Après avoir annoncé le décès de leur fils, plusieurs couples juifs ont contacté les Glazer en leur disant qu’ils avaient également fait une fausse couche, une mortinaissance ou une interruption de grossesse, et ils ont créé un groupe Facebook pour cette communauté.
« Nous avons décidé cela, pas entièrement dans un but égoïste, mais nous avions besoin d’entendre d’autres couples raconter comment ils avaient vécu cette situation, car il y avait si peu de documents disponibles pour nous d’un point de vue juif », a déclaré Ilan Glazer. « Évidemment, l’histoire de chacun est un peu différente, mais comment aller de l’avant ? Comment parler de la mort d’un enfant à un autre enfant ? Comment marquer l’anniversaire d’un décès ? Il y a des choses auxquelles seuls ceux qui ont été confrontés à cela doivent penser et cela a été très significatif d’avoir cette place.

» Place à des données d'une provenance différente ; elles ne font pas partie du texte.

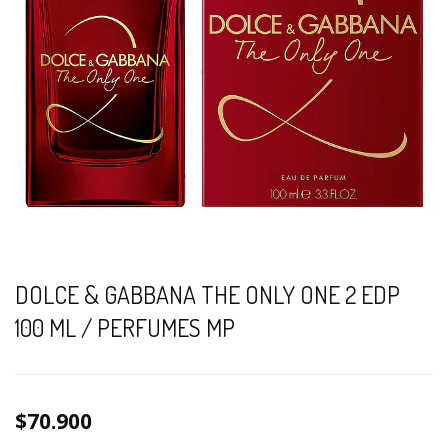
DOLCE & GABBANA THE ONLY ONE 2 EDP
100 ML / PERFUMES MP
$70.900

En plus du groupe Facebook et de leur communauté synagogue, les Glazer espèrent avoir de nombreuses occasions de discuter de ce à quoi ressemble la famille après une perte. Sherri est de nouveau enceinte, attendue pour mars. (Le couple a choisi le don d’embryons après avoir appris qu’Ilan souffrait d’une version bénigne du même syndrome qui a causé la maladie cérébrale de Shemaryah et pourrait le transmettre à un autre enfant.)
« Il est encore plus difficile de planifier un nouveau bébé après une perte comme celle que nous avons vécue. Jusqu’à ce que ce bébé soit réellement là dans nos bras, il est vraiment difficile de l’imaginer vraiment être ici », a déclaré Sherri. « Il est clair pour nous deux que nous voulons qu’ils connaissent Shemaryah, que Shemaryah sera toujours leur grand frère. »
Tout comme pour leurs cycles de FIV et comme pour Shemaryah, la musique et le rituel juif ont joué un rôle important dans cette grossesse.
Sherri et Ilan sont allés au mikvé, ou piscine rituelle, avant le transfert d’embryons, et pour s’inspirer des Juifs, ils ont consulté un guide de fertilité de Mayyim Hayyim, un centre de mikvé et de spiritualité basé à Boston. C’est là que Sherri a trouvé un couplet en anglais qu’elle voulait comme prochaine chanson.
Bien que la chanson ne figure pas sur l’album de 13 titres, Ilan l’a interprétée à la fin du spectacle de sortie de l’album il y a deux semaines à Beth Am Baltimore, la synagogue conservatrice dont lui et Sherri sont membres.
«Je veux que ce soit une expérience de guérison», a déclaré Ilan, qui est également coach en désintoxication. « Chaque fois que je partage ces mélodies avec d’autres, les gens me disent que cela leur permet de traiter le chagrin qu’ils portent, dans certains cas, depuis de nombreuses années. Et j’en suis vraiment honoré.
Cet article a été initialement publié sur JTA.org.